--- Input for this task Enclosed Below ---

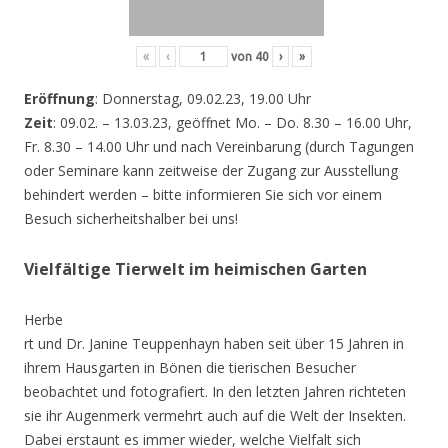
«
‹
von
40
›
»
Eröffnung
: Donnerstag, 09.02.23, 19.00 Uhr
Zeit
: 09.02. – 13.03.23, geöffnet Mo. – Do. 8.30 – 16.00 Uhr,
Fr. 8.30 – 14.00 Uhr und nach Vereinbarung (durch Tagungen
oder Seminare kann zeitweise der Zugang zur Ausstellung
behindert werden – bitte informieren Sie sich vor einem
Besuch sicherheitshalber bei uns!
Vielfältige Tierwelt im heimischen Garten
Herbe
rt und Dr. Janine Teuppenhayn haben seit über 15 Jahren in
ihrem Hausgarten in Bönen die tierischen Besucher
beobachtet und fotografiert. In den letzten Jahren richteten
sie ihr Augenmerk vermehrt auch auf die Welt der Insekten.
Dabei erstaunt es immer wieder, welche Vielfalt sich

--- End of Enclosed Input for this task ---

▸ **What is being asked**: The records above are to be repeated exactly, apart from their pictures.

▸ **Reply to the exercise**:
«
‹
von
40
›
»
Eröffnung
: Donnerstag, 09.02.23, 19.00 Uhr
Zeit
: 09.02. – 13.03.23, geöffnet Mo. – Do. 8.30 – 16.00 Uhr,
Fr. 8.30 – 14.00 Uhr und nach Vereinbarung (durch Tagungen
oder Seminare kann zeitweise der Zugang zur Ausstellung
behindert werden – bitte informieren Sie sich vor einem
Besuch sicherheitshalber bei uns!
Vielfältige Tierwelt im heimischen Garten
Herbe
rt und Dr. Janine Teuppenhayn haben seit über 15 Jahren in
ihrem Hausgarten in Bönen die tierischen Besucher
beobachtet und fotografiert. In den letzten Jahren richteten
sie ihr Augenmerk vermehrt auch auf die Welt der Insekten.
Dabei erstaunt es immer wieder, welche Vielfalt sich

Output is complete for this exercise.